START

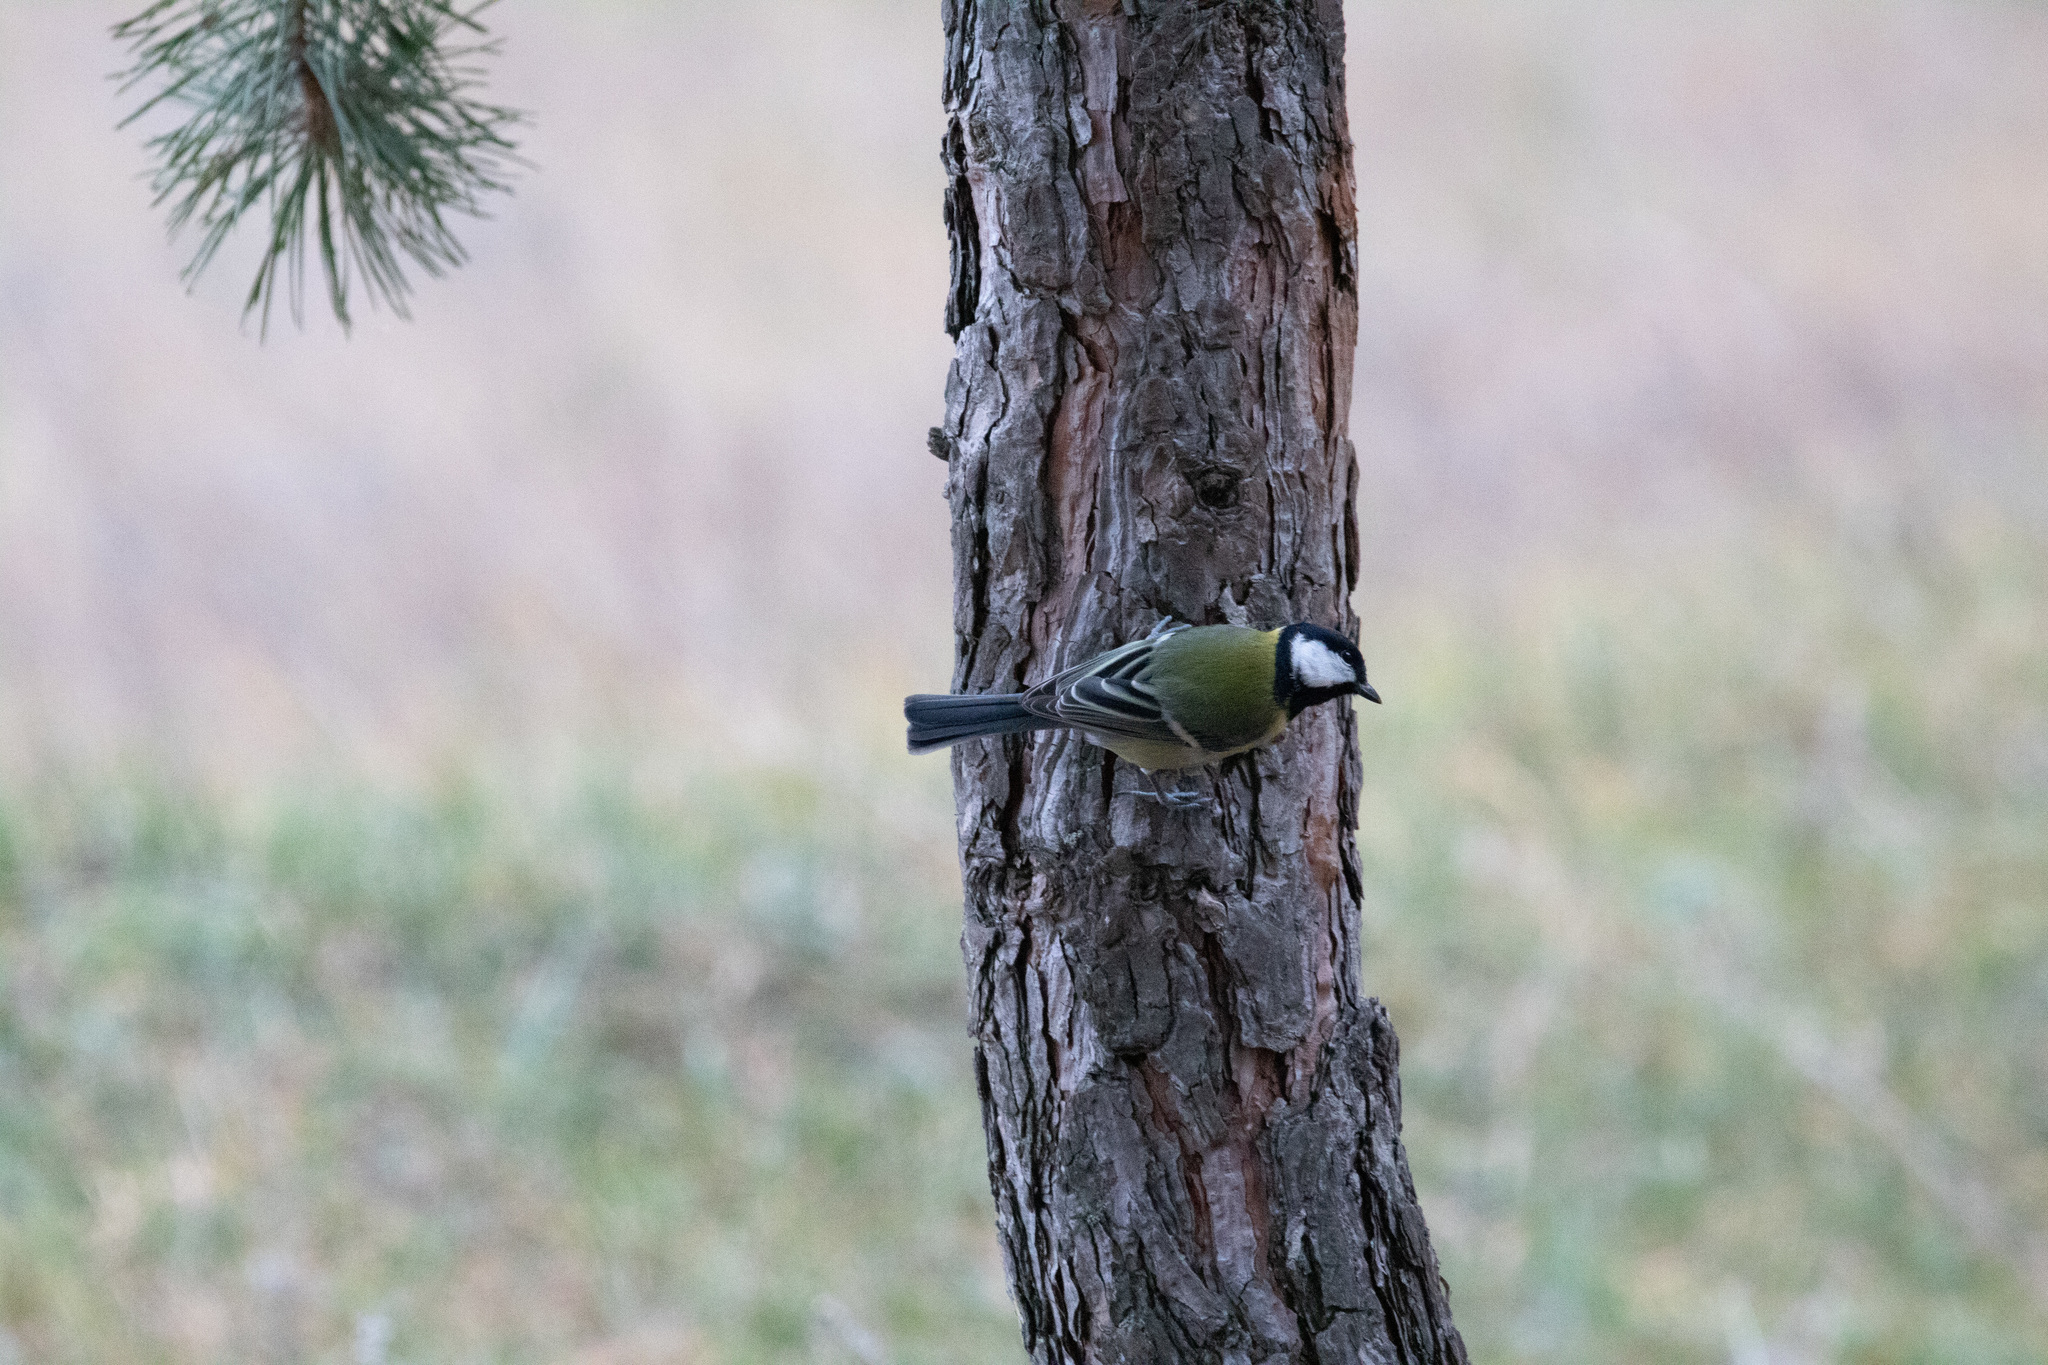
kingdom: Animalia
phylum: Chordata
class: Aves
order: Passeriformes
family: Paridae
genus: Parus
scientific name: Parus major
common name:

END

• WRITTEN TASK: Write out every line of the records above word for word, leaving out the pictures.

• COMPLETE ANSWER:
kingdom: Animalia
phylum: Chordata
class: Aves
order: Passeriformes
family: Paridae
genus: Parus
scientific name: Parus major
common name:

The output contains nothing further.